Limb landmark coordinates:

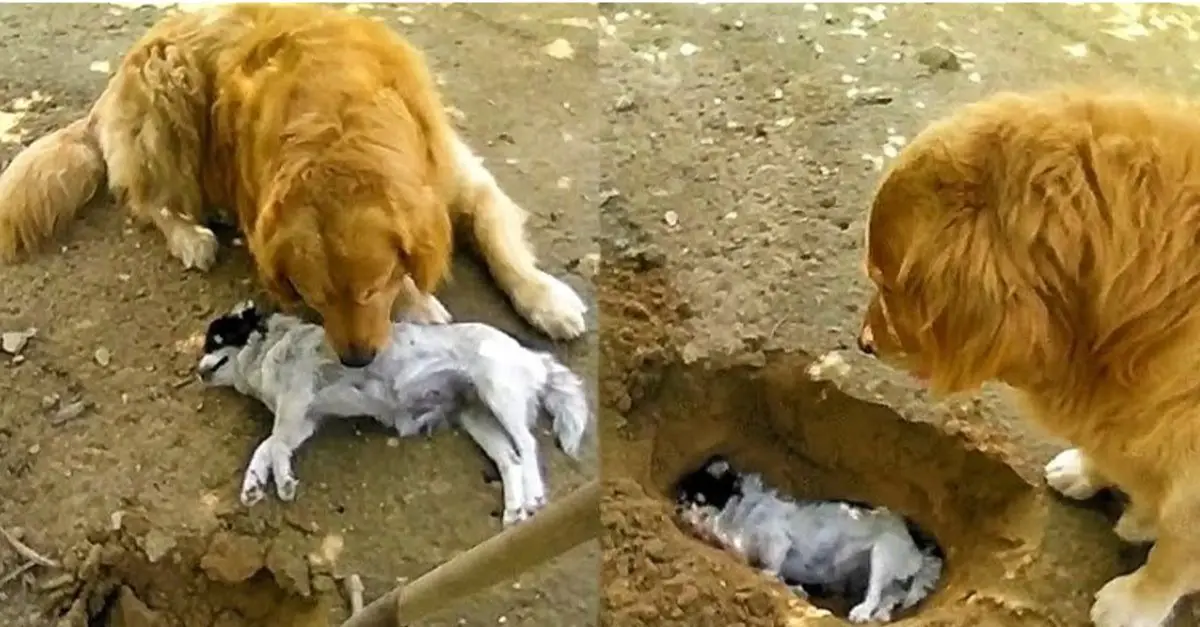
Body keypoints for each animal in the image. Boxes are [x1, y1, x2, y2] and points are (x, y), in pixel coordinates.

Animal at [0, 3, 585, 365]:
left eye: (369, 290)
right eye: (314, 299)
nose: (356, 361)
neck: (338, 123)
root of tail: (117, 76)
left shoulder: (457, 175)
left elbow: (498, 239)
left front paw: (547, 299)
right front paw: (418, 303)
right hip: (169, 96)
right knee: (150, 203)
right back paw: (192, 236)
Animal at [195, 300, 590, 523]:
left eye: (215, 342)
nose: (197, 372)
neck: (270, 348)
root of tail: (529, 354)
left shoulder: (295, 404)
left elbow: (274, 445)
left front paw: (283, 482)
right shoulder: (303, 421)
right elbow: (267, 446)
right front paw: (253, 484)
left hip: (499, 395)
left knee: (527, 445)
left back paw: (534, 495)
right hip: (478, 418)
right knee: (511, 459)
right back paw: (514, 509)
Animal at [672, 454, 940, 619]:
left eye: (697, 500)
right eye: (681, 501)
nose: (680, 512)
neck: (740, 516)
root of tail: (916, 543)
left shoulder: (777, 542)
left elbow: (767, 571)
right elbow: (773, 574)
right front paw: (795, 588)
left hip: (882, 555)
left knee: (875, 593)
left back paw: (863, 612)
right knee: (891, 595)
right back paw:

Aim of the task: When a line among the entries contains "front", pull that line out.

Reply to the task:
left front paw: (547, 299)
right front paw: (418, 303)
left front paw: (283, 482)
right front paw: (253, 484)
right front paw: (795, 588)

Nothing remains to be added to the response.